Simply, the number of mega-pixels signifies the total number of pixels the camera can reproduce. For instance, a 6MP camera will produce an image that is basically 2000 x 3000 pixels in size. The number of pixels essentially determines the size of the image, and thus how big you can print from it.
You should be able to get good prints at A4 from a 4-6MP camera.
To significantly increase the size of the image, however, you need to double the number of mega-pixels, so an 8MP image is not going to be that much larger than a 6MP image, as the increase will only be a couple of hundred pixels each side.

The important thing to remember is that image quality is not determined by the number of mega-pixels, but by the physical size of the sensor.
Quite simply, the bigger the sensor size, the better the quality.
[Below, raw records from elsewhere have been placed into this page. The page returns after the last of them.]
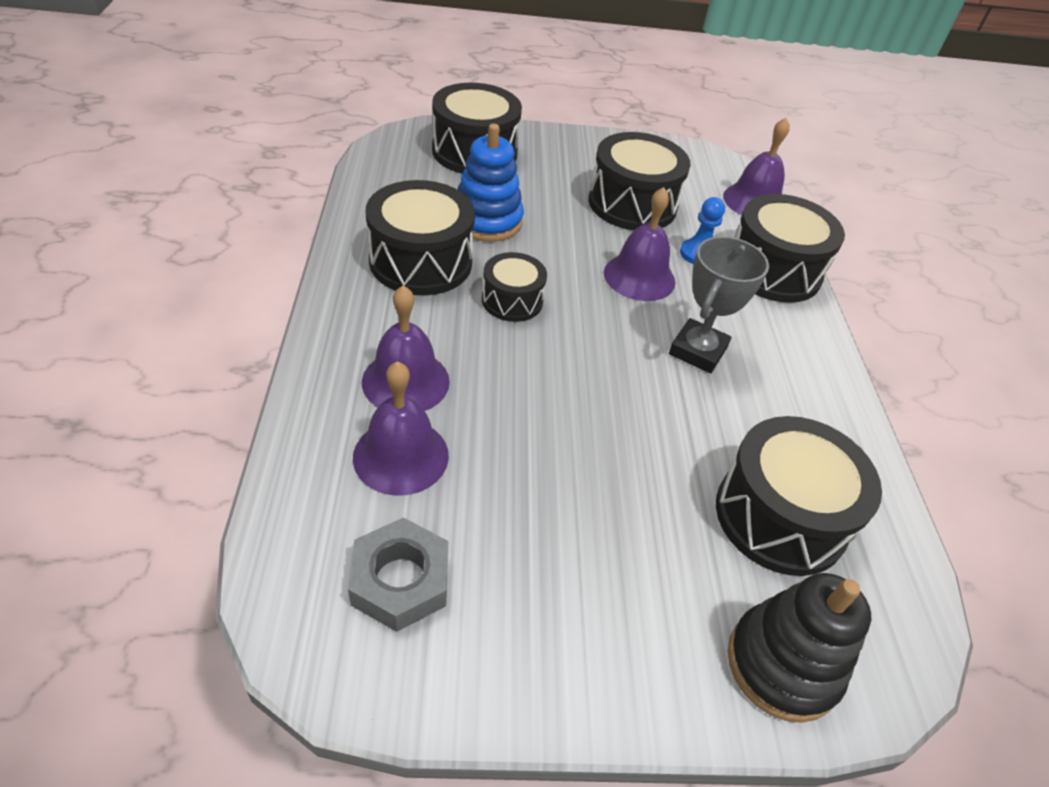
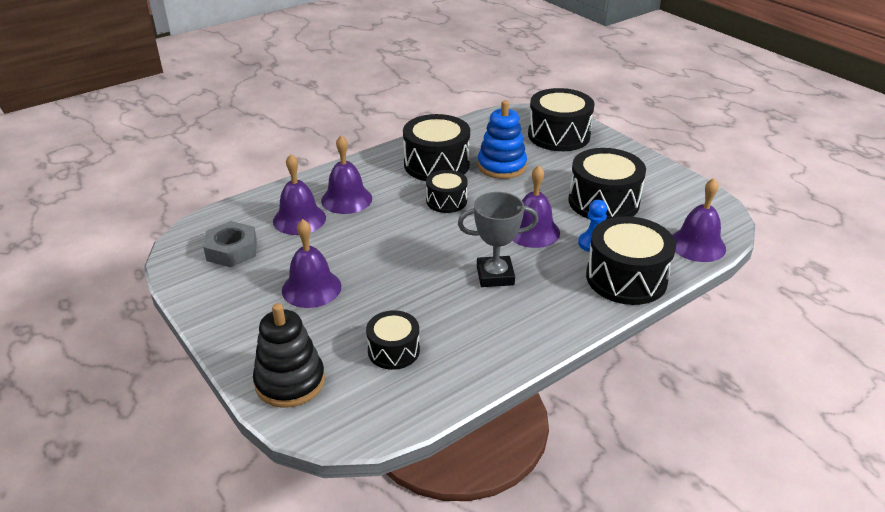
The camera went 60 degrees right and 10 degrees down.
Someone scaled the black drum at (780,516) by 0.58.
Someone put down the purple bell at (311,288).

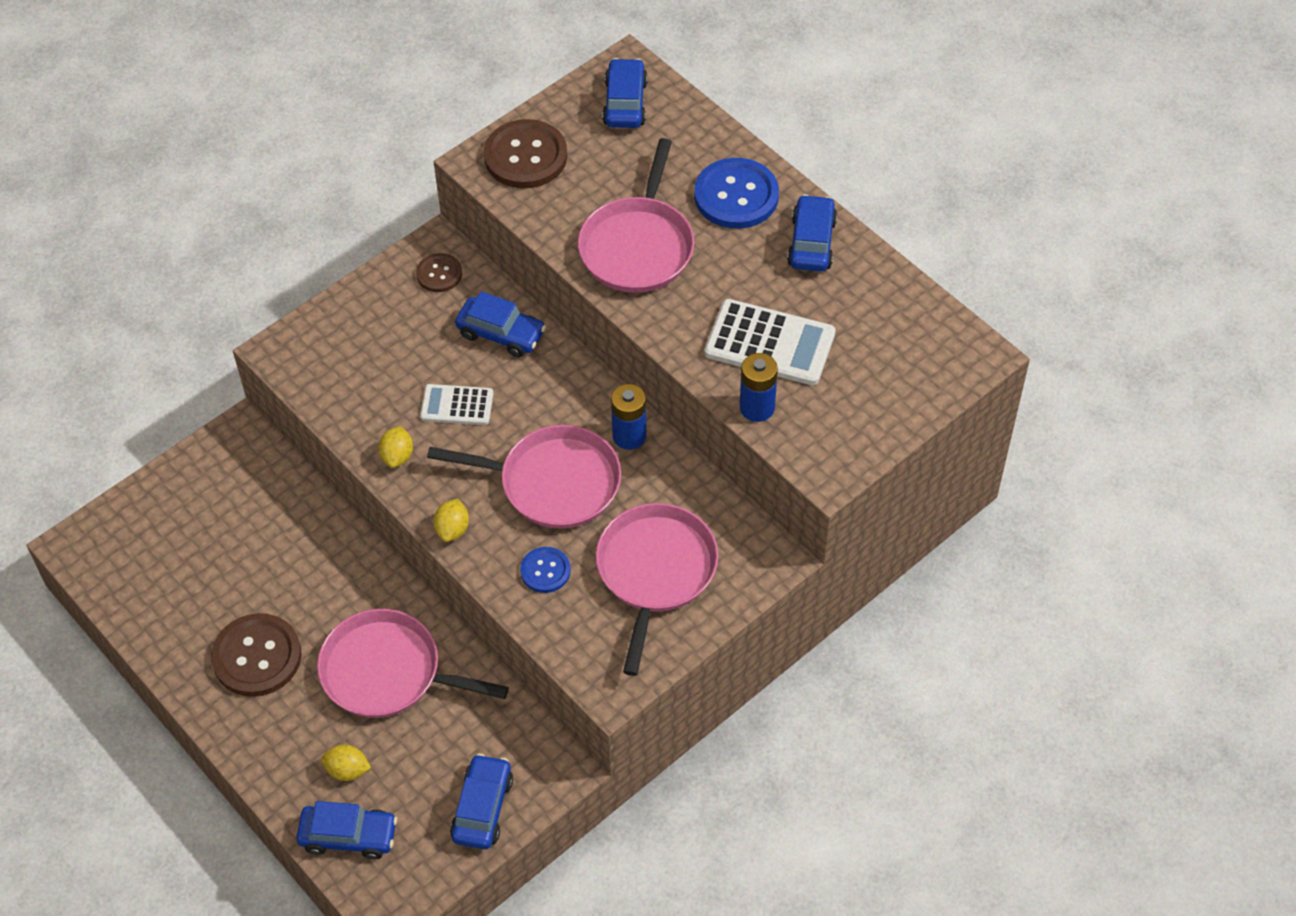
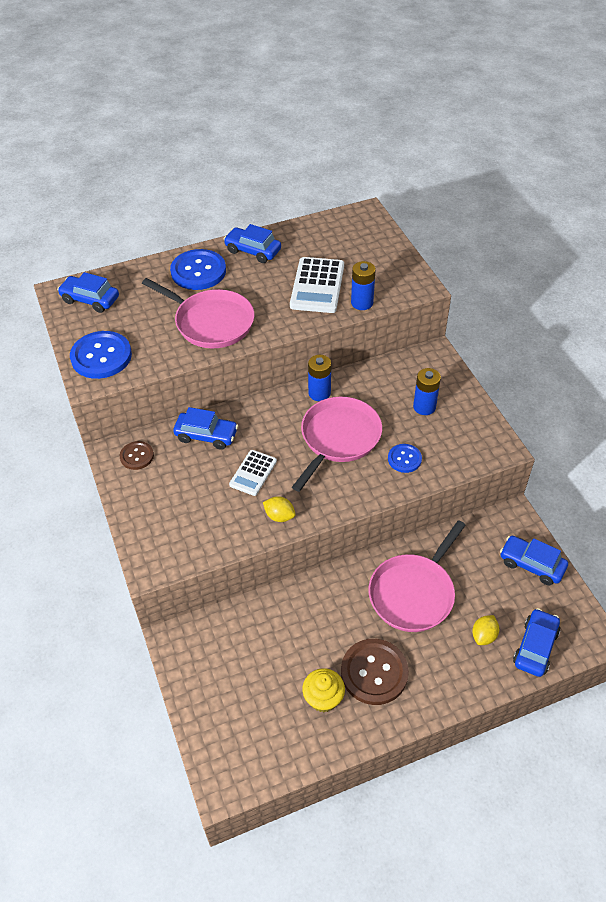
The camera went 70 degrees left and 5 degrees down.
Someone repainted the brown button at (525,156), which became the blue button at (101,356).
Someone rotated the blue car at (501,334) by 60 degrees clockwise.
Someone rotated the white calculator at (770,343) by 150 degrees clockwise.
Someone took away the yellow lemon at (452,529).
Someone swapped the pink pan at (655,571) for the blue battery at (424,407).
Someone put down the yellow cupcake at (323,698).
Most DSLRs have much larger sensors than compact digital cameras. In fact, the sensor in most compact cameras is about 1/5 of the size of the sensors in DSLRs.
If, for example, you take a compact with 6MP and a DSLR with 6MP, the DSLR picture will be better quality, as the sensor is bigger. In the compact camera with a smaller sensor size, the 6 million pixels (6MP) are being crammed into a smaller space, which means they cannot collect as much information, which results in more 'noise' or grainier images. A good analogy of this is if you were to put 20 buckets into an area the size of your living room to catch water, and then tried to put 20 buckets into an area the size of your toilet to do the same. Obviously, to get 20 in there, the buckets have to be smaller, and therefore cannot hold as much water. So too, the smaller sized pixels in compact cameras cannot hold as much colour information.

So, when looking at buying a digital camera, and you want good quality shots, remember to look at the sensor size (dimensions) and not just at the MP number.